Work to be completed — Could the lines from the top of the material to the line that contains "Mélissa Martinez : une ascension" be retyped exactly, both included and pictures omitted?

-- Excerpted data follows --

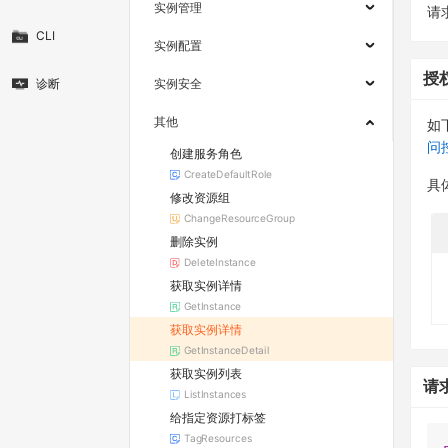
实例管理
请求
CLI
实例配置
授
诊断
实例安全
其他
如
问
创建服务角色
CreateDefaultRole
具
修改资源组
ChangeResourceGroup
删除实例
DeleteInstance
获取实例详情
GetInstance
获取实例详情
GetInstanceDetail
获取实例列表
请
ListInstances
给指定资源打标签
TagResources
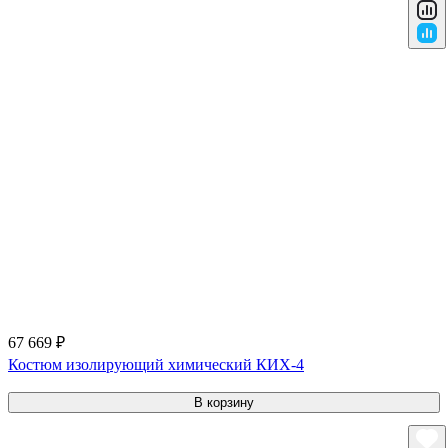
67 669 ₽
Костюм изолирующий химический КИХ-4
В корзину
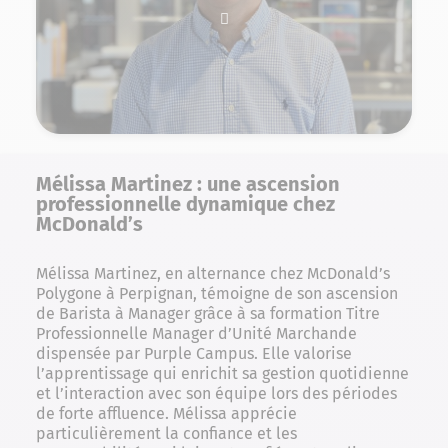
Mélissa Martinez : une ascension
professionnelle dynamique chez
McDonald’s
Mélissa Martinez, en alternance chez McDonald’s
Polygone à Perpignan, témoigne de son ascension
de Barista à Manager grâce à sa formation
Titre
Professionnelle Manager d’Unité Marchande
dispensée par Purple Campus. Elle valorise
l’apprentissage qui enrichit sa gestion quotidienne
et l’interaction avec son équipe lors des périodes
de forte affluence. Mélissa apprécie
particulièrement la confiance et les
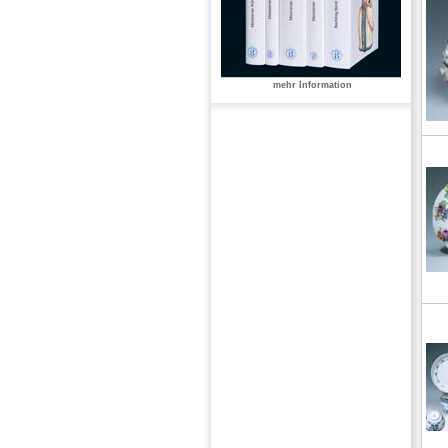
mehr Information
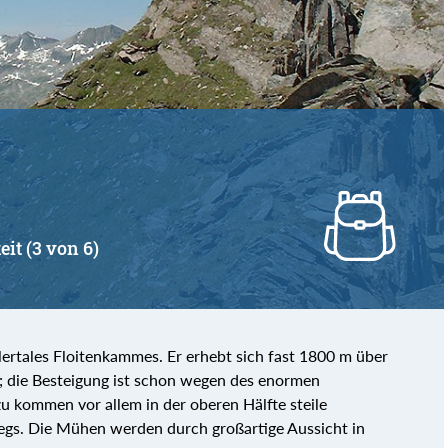
eit (3 von 6)
illertales Floitenkammes. Er erhebt sich fast 1800 m über
die Besteigung ist schon wegen des enormen
 kommen vor allem in der oberen Hälfte steile
wegs. Die Mühen werden durch großartige Aussicht in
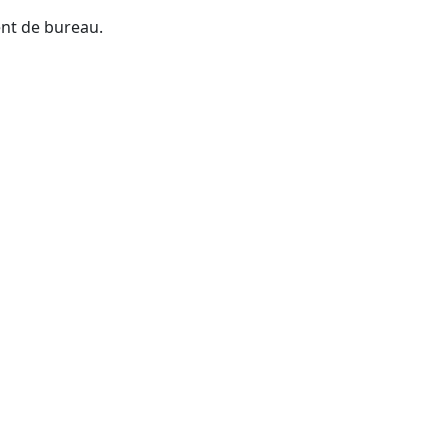
ent de bureau.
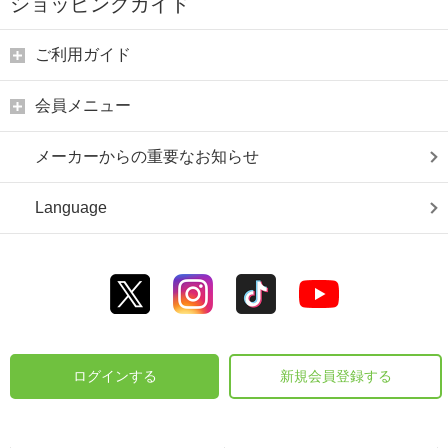
ショッピングガイド
ご利用ガイド
会員メニュー
メーカーからの重要なお知らせ
Language
ログインする
新規会員登録する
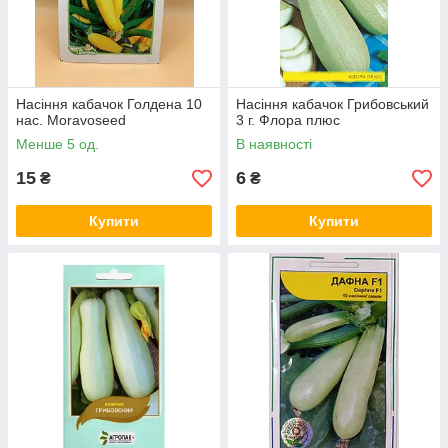
Насіння кабачок Голдена 10
Насіння кабачок Грибовський
нас. Moravoseed
3 г. Флора плюс
Менше 5 од.
В наявності
15
6
₴
₴
Купити
Купити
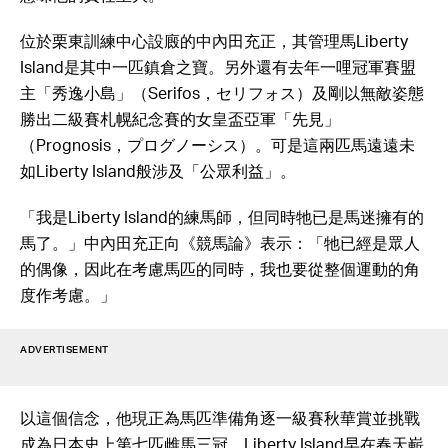
位於栗東訓練中心設廄的中內田充正，其管理馬Liberty
Island是其中一匹鎮倉之寶。另外還有去年一哩冠軍賽盟
主「秀逸小島」（Serifos，セリフォス）及剛以無敵姿態
勝出二級賽札幌紀念賽的女皇盃亞軍「先見」
（Prognosis，プログノーシス）。可是這兩匹馬遠遠未
如Liberty Island般涉及「公眾利益」。
「我是Liberty Island的練馬師，但同時牠已是馬迷擁有的
馬了。」中內田充正向《競馬論》表示：「牠已經是眾人
的偶像，因此在考慮馬匹的同時，我也要從整個運動的角
度作考慮。」
ADVERTISEMENT
以這個信念，他現正為馬匹準備角逐一級賽秋華賞並挑戰
成為日本史上第七匹雌馬三冠。Liberty Island早在春天嶄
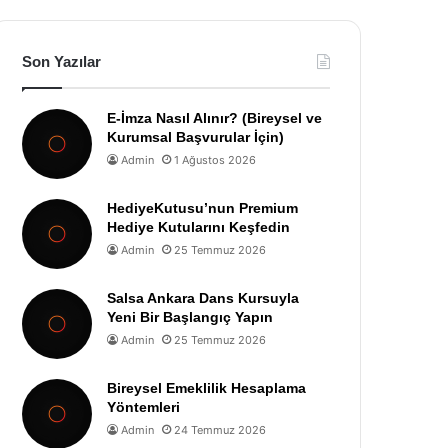
Son Yazılar
E-İmza Nasıl Alınır? (Bireysel ve
Kurumsal Başvurular İçin)
Admin
1 Ağustos 2026
HediyeKutusu’nun Premium
Hediye Kutularını Keşfedin
Admin
25 Temmuz 2026
Salsa Ankara Dans Kursuyla
Yeni Bir Başlangıç Yapın
Admin
25 Temmuz 2026
Bireysel Emeklilik Hesaplama
Yöntemleri
Admin
24 Temmuz 2026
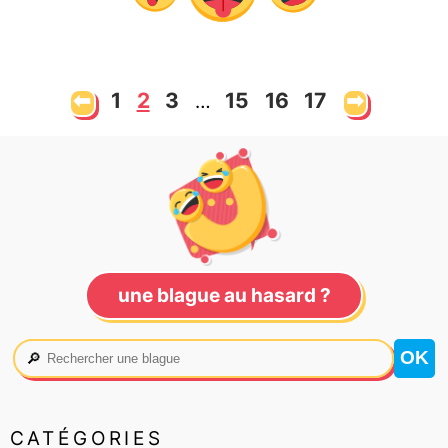
⬅
1
2
3
15
16
17
➡
…
une blague au hasard ?
🔎
CATÉGORIES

-- Excerpted data concluded --

Your response —
实例管理
请求
CLI
实例配置
授
诊断
实例安全
其他
如
问
创建服务角色
CreateDefaultRole
具
修改资源组
ChangeResourceGroup
删除实例
DeleteInstance
获取实例详情
GetInstance
获取实例详情
GetInstanceDetail
获取实例列表
请
ListInstances
给指定资源打标签
TagResources
67 669 ₽
Костюм изолирующий химический КИХ-4
В корзину
Mélissa Martinez : une ascension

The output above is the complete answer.